BEGIN Provided records
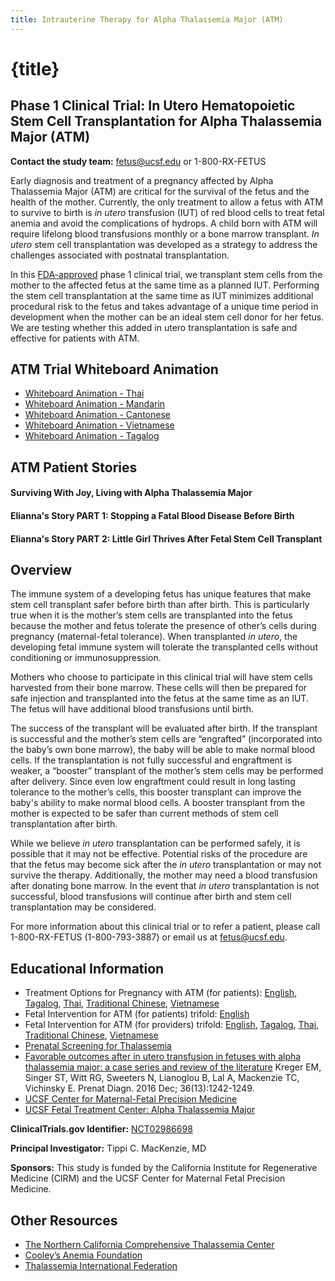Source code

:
 ```yaml
---
title: Intrauterine Therapy for Alpha Thalassemia Major (ATM)
---
```


# {title}

## Phase 1 Clinical Trial: In Utero Hematopoietic Stem Cell Transplantation for Alpha Thalassemia Major (ATM)

**Contact the study team:** [fetus@ucsf.edu](mailto:fetus@ucsf.edu) or 1-800-RX-FETUS

Early diagnosis and treatment of a pregnancy affected by Alpha Thalassemia Major (ATM) are critical for the survival of the fetus and the health of the mother. Currently, the only treatment to allow a fetus with ATM to survive to birth is _in utero_ transfusion (IUT) of red blood cells to treat fetal anemia and avoid the complications of hydrops. A child born with ATM will require lifelong blood transfusions monthly or a bone marrow transplant. _In utero_ stem cell transplantation was developed as a strategy to address the challenges associated with postnatal transplantation.

In this [FDA-approved](https://clinicaltrials.gov/ct2/show/NCT02986698) phase 1 clinical trial, we transplant stem cells from the mother to the affected fetus at the same time as a planned IUT. Performing the stem cell transplantation at the same time as IUT minimizes additional procedural risk to the fetus and takes advantage of a unique time period in development when the mother can be an ideal stem cell donor for her fetus. We are testing whether this added in utero transplantation is safe and effective for patients with ATM.

## ATM Trial Whiteboard Animation

<VideoEmbed videoId="TXh1zfd21T8" player="youtube" />

- [Whiteboard Animation - Thai](https://vimeo.com/310165901)
- [Whiteboard Animation - Mandarin](https://vimeo.com/310162934)
- [Whiteboard Animation - Cantonese](https://vimeo.com/319945101)
- [Whiteboard Animation - Vietnamese](https://vimeo.com/310164769)
- [Whiteboard Animation - Tagalog](https://vimeo.com/310167576)

## ATM Patient Stories

#### Surviving With Joy, Living with Alpha Thalassemia Major

<VideoEmbed videoId="p3k9uUW6qgM" player="youtube" />

#### Elianna's Story PART 1: Stopping a Fatal Blood Disease Before Birth

<VideoEmbed videoId="295220171" player="vimeo" />

#### Elianna's Story PART 2: Little Girl Thrives After Fetal Stem Cell Transplant

<VideoEmbed videoId="361864868" player="vimeo" />

## Overview

The immune system of a developing fetus has unique features that make stem cell transplant safer before birth than after birth. This is particularly true when it is the mother’s stem cells are transplanted into the fetus because the mother and fetus tolerate the presence of other’s cells during pregnancy (maternal-fetal tolerance). When transplanted _in utero_, the developing fetal immune system will tolerate the transplanted cells without conditioning or immunosuppression.

Mothers who choose to participate in this clinical trial will have stem cells harvested from their bone marrow. These cells will then be prepared for safe injection and transplanted into the fetus at the same time as an IUT. The fetus will have additional blood transfusions until birth.

The success of the transplant will be evaluated after birth. If the transplant is successful and the mother’s stem cells are “engrafted” (incorporated into the baby’s own bone marrow), the baby will be able to make normal blood cells. If the transplantation is not fully successful and engraftment is weaker, a “booster” transplant of the mother’s stem cells may be performed after delivery. Since even low engraftment could result in long lasting tolerance to the mother’s cells, this booster transplant can improve the baby's ability to make normal blood cells. A booster transplant from the mother is expected to be safer than current methods of stem cell transplantation after birth.

While we believe _in utero_ transplantation can be performed safely, it is possible that it may not be effective. Potential risks of the procedure are that the fetus may become sick after the _in utero_ transplantation or may not survive the therapy. Additionally, the mother may need a blood transfusion after donating bone marrow. In the event that _in utero_ transplantation is not successful, blood transfusions will continue after birth and stem cell transplantation may be considered.

For more information about this clinical trial or to refer a patient, please call 1-800-RX-FETUS (1-800-793-3887) or email us at [fetus@ucsf.edu](mailto:fetus@ucsf.edu).

## Educational Information

- Treatment Options for Pregnancy with ATM (for patients): [English](/pdfs/PatientATMbrochure.pdf), [Tagalog](/pdfs/PatientATMbrochure_tl_LR.pdf), [Thai](/pdfs/PatientATMbrochure_Thai_HR.pdf), [Traditional Chinese](/pdfs/PatientATMbrochure_zh-tw_HR.pdf), [Vietnamese](/pdfs/PatientATMbrochure_VI_LR.pdf)
- Fetal Intervention for ATM (for patients) trifold: [English](/pdfs/ATM-Patient-brochure-2018-07-trifold.pdf)
- Fetal Intervention for ATM (for providers) trifold: [English](/pdfs/AlphaThalassemiaMajorbrochureforproviders.pdf), [Tagalog](/pdfs/AlphaThalassemiaMajorbrochureforproviders_tl_LR.pdf), [Thai](/pdfs/AlphaThalassemiaMajorbrochureforproviders_Thai_LR.pdf), [Traditional Chinese](/pdfs/AlphaThalassemiaMajorbrochureforproviders_zh-tw_LR.pdf), [Vietnamese](/pdfs/AlphaThalassemiaMajorbrochureforproviders_VI_LR.pdf)
- [Prenatal Screening for Thalassemia](/pdfs/FTC-prenatal-screening-thalassemia-Jan2021.pdf)
- [Favorable outcomes after in utero transfusion in fetuses with alpha thalassemia major: a case series and review of the literature](https://obgyn.onlinelibrary.wiley.com/doi/abs/10.1002/pd.4966?author_access_token=AD8EXxvp_2HenylHjgLpRU4keas67K9QMdWULTWMo8MMxzoh6LfQA-BIjaWGCPWRKZk6Dn-53kIeGR6-sPqX1xiijY7-N8rQeNChEvJVS155PBUfst-5WbFcB6qQv890) Kreger EM, Singer ST, Witt RG, Sweeters N, Lianoglou B, Lal A, Mackenzie TC, Vichinsky E. Prenat Diagn. 2016 Dec; 36(13):1242-1249.
- [UCSF Center for Maternal-Fetal Precision Medicine](https://mfprecision.ucsf.edu)
- [UCSF Fetal Treatment Center: Alpha Thalassemia Major](https://fetus.ucsf.edu/alpha-thalassemia)

**ClinicalTrials.gov Identifier:** [NCT02986698](https://clinicaltrials.gov/ct2/show/NCT02986698)

**Principal Investigator:** Tippi C. MacKenzie, MD

**Sponsors:** This study is funded by the California Institute for Regenerative Medicine (CIRM) and the UCSF Center for Maternal Fetal Precision Medicine.

## Other Resources

- [The Northern California Comprehensive Thalassemia Center](https://thalassemia.com)
- [Cooley’s Anemia Foundation](https://www.thalassemia.org)
- [Thalassemia International Federation](https://thalassaemia.org.cy)

<script>
    import VideoEmbed from "../components/VideoEmbed.svelte"
</script>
END Provided records
Work task – Could you set down verbatim the lines from the beginning of the entries above through the line containing "## Phase 1 Clinical", both included, leaving out the pictures?

Solution –
Source code

:
 ```yaml
---
title: Intrauterine Therapy for Alpha Thalassemia Major (ATM)
---
```


# {title}

## Phase 1 Clinical Trial: In Utero Hematopoietic Stem Cell Transplantation for Alpha Thalassemia Major (ATM)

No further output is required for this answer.